Board Committees

Board of Directors of Howmet Aerospace Audit Compensation and Benefits Cybersecurity Finance Governance and Nominating
James F. Albaugh (1) Chair
Amy E. Alving
Sharon R. Barner Chair
Joseph S. Cantie Chair
Robert F. Leduc
David J. Miller
Jody G. Miller Chair
John C. Plant (2)
Ulrich R. Schmidt Chair
Gunner Smith
(1) Lead Director
(2) Executive Chairman

Audit Committee

  • Oversees the integrity of the Company’s financial statements and internal controls, including review of the scope and the results of the audits performed by the internal and independent auditors
  • Appoints the independent auditors and evaluates their independence and performance
  • Reviews the organization, performance and adequacy of the internal audit function
  • Pre-approves all audit, audit-related, tax and other services to be provided by the independent auditors
  • Oversees the Company’s compliance with legal and regulatory requirements
  • Discusses with management and the auditors the Company’s policies with respect to risk assessment and risk management, including major financial risk exposures
  • Discusses with management the status of information technology systems and information technology risks

The responsibilities of the Audit Committee are further described in the committee charter, which was adopted by the Board.

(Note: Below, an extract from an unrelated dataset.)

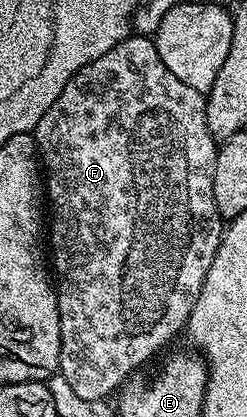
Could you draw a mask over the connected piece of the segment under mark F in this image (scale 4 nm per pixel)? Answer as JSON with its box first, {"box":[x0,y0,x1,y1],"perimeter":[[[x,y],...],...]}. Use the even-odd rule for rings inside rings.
{"box":[32,35,223,400],"perimeter":[[[131,35],[119,41],[108,55],[100,55],[88,63],[60,91],[60,99],[48,107],[32,134],[40,154],[40,165],[44,170],[44,193],[50,196],[48,205],[48,249],[52,254],[52,269],[56,274],[56,292],[60,311],[60,363],[58,373],[68,379],[69,386],[83,399],[100,400],[109,398],[109,393],[117,394],[131,380],[130,372],[148,360],[161,345],[172,340],[186,328],[186,320],[200,299],[204,279],[216,259],[216,251],[222,242],[223,218],[218,216],[212,191],[212,175],[219,146],[216,138],[208,131],[206,119],[206,99],[196,87],[180,83],[158,54],[153,40],[146,35]]]}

Compensation and Benefits Committee

  • Recommends the Chief Executive Officer’s compensation for approval by the independent directors of the Board, based upon an evaluation of performance in light of approved goals and objectives
  • Reviews and approves the compensation of the Company’s officers
  • Oversees the implementation and administration of the Company’s compensation and benefit plans, including pension, savings, incentive compensation and equity-based plans
  • Reviews and approves general compensation and benefit policies
  • Approves the Compensation Discussion and Analysis for inclusion in the proxy statement
  • Has the sole authority to retain and terminate a compensation consultant, as well as to approve the consultant’s fees and other terms of engagement
  • Has the authority to obtain advice and assistance from legal or other advisors

Executive officers do not determine the amount or form of executive or non-employee director compensation although the Chief Executive Officer provides recommendations to the Compensation and Benefits Committee regarding compensation changes and incentive compensation for executive officers other than himself.

The responsibilities of the Compensation and Benefits Committee are further described in the committee charter, which was adopted by the Board.

Cybersecurity Committee

  • Reviews the state of the Company’s cybersecurity, including review of the threat landscape facing the Company; the Company’s strategy, policies and procedures to mitigate cybersecurity risks, such as initiatives for identification, protection, detection, response and recovery; any significant cybersecurity incidents; and consideration of the impact of emerging cybersecurity developments that may affect the Company

The responsibilities of the Cybersecurity Committee are further described in the committee charter, which was adopted by the Board.

Finance Committee

Reviews and provides advice and counsel to the Board regarding the Company’s capital structure; financing transactions; capital expenditures and capital plan; acquisitions and divestitures; share repurchase and dividend programs; policies relating to interest rate, commodity and currency hedging; and pension plan performance and funding.

The responsibilities of the Finance Committee are further described in the committee charter, which was adopted by the Board.

Governance and Nominating Committee

  • Develops and recommends to the Board criteria, objectives and procedures for the selection of individuals to be considered as candidates for election to the Board.
  • Identifies individuals qualified to become Board members and recommends them to the full Board for consideration, including evaluating all potential candidates, whether initially recommended by management, other Board members or shareholders
  • Reviews and makes recommendations to the Board regarding the appropriate structure and operations of the Board and Board committees
  • Makes recommendations to the Board regarding Board committee assignments
  • Develops and annually reviews corporate governance guidelines of the Company, and oversees other corporate governance matters
  • Reviews related person transactions
  • Oversees an annual performance review of the Board, Board committees and individual directors
  • Periodically reviews and makes recommendations to the Board regarding non-employee director compensation

The responsibilities of the Governance and Nominating Committee are further described in the committee charter, which was adopted by the Board.